*Job*:
In the listing below, find the line with "X11525215Y-41679881D01*" and the line with "X10953786Y-42632262D01*". Repeat those two lines and all lines between them exactly.
********
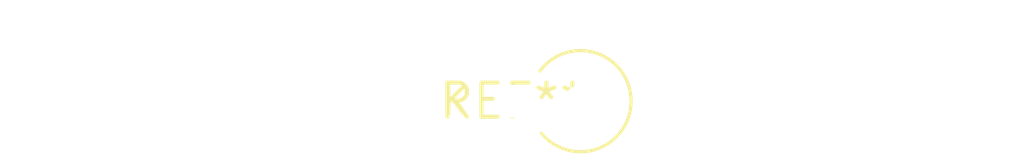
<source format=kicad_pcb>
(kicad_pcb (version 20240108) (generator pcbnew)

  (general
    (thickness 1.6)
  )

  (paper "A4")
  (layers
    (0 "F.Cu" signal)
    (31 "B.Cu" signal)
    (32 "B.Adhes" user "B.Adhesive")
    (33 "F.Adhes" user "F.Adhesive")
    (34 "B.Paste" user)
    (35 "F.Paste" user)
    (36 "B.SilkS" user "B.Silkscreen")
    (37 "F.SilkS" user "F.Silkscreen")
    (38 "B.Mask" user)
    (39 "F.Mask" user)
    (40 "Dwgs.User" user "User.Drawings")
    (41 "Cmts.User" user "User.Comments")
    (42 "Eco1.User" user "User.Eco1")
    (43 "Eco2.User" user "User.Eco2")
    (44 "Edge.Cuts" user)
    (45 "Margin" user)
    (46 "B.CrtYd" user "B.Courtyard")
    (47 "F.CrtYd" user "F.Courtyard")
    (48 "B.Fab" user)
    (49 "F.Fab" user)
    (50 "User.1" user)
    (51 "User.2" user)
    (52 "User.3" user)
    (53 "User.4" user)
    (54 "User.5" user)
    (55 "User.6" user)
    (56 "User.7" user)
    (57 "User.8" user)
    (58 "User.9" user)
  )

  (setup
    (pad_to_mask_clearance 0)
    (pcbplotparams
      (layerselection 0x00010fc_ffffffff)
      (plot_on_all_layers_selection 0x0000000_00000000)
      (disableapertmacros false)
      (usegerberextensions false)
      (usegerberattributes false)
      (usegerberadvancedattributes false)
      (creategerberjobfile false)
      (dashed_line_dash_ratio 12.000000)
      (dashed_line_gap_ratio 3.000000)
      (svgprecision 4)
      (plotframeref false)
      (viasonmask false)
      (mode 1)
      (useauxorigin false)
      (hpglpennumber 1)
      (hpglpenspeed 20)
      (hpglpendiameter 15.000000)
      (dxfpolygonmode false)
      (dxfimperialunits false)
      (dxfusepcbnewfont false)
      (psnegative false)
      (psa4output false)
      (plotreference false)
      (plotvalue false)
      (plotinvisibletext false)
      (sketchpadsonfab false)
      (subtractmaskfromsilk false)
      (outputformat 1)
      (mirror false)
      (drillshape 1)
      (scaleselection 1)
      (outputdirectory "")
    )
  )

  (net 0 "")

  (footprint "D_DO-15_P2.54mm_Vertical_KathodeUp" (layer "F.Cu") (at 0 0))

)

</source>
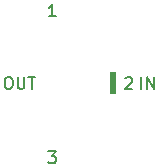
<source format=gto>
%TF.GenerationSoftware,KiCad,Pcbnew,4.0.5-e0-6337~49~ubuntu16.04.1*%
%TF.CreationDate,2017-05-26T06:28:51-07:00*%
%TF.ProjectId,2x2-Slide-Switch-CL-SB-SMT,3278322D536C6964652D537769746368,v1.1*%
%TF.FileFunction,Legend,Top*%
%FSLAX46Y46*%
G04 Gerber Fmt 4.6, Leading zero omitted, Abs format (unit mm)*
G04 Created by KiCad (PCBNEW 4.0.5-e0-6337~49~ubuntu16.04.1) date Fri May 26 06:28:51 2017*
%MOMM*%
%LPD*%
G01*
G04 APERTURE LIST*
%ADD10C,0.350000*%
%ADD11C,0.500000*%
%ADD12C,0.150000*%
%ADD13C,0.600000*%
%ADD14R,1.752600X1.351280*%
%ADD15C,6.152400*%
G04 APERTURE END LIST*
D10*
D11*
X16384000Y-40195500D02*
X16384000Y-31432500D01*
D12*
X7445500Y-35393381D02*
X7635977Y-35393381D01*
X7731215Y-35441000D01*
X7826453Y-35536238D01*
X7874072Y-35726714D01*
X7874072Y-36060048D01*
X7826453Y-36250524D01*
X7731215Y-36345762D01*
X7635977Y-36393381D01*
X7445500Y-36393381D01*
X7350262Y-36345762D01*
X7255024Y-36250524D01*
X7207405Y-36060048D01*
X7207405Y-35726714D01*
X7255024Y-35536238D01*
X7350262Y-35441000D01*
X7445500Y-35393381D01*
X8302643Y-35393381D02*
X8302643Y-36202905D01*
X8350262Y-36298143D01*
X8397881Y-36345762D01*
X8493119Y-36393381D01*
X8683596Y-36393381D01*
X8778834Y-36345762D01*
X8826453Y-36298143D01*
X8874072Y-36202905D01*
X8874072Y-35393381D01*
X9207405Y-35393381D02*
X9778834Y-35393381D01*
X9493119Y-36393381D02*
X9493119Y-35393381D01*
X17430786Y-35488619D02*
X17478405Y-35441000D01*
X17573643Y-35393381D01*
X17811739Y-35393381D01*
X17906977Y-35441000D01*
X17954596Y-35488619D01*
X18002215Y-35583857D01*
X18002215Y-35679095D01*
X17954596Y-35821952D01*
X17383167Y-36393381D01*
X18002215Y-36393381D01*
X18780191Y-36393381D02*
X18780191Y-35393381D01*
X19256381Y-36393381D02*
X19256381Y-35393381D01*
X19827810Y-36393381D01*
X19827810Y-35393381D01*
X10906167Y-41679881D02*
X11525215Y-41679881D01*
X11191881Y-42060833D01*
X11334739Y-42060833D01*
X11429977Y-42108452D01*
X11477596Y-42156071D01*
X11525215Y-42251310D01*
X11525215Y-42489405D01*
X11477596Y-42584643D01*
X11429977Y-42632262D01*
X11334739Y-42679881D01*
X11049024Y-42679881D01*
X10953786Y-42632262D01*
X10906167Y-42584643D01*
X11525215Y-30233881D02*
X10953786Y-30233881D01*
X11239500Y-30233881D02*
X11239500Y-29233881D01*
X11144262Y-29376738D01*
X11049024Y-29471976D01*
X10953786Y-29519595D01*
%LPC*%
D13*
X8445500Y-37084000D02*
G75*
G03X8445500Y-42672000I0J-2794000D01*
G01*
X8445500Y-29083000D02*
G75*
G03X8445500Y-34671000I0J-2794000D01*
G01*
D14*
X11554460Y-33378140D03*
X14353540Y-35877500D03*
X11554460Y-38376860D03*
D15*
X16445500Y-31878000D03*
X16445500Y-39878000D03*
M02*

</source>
********
*Response to the exercise*:
X11525215Y-41679881D01*
X11191881Y-42060833D01*
X11334739Y-42060833D01*
X11429977Y-42108452D01*
X11477596Y-42156071D01*
X11525215Y-42251310D01*
X11525215Y-42489405D01*
X11477596Y-42584643D01*
X11429977Y-42632262D01*
X11334739Y-42679881D01*
X11049024Y-42679881D01*
X10953786Y-42632262D01*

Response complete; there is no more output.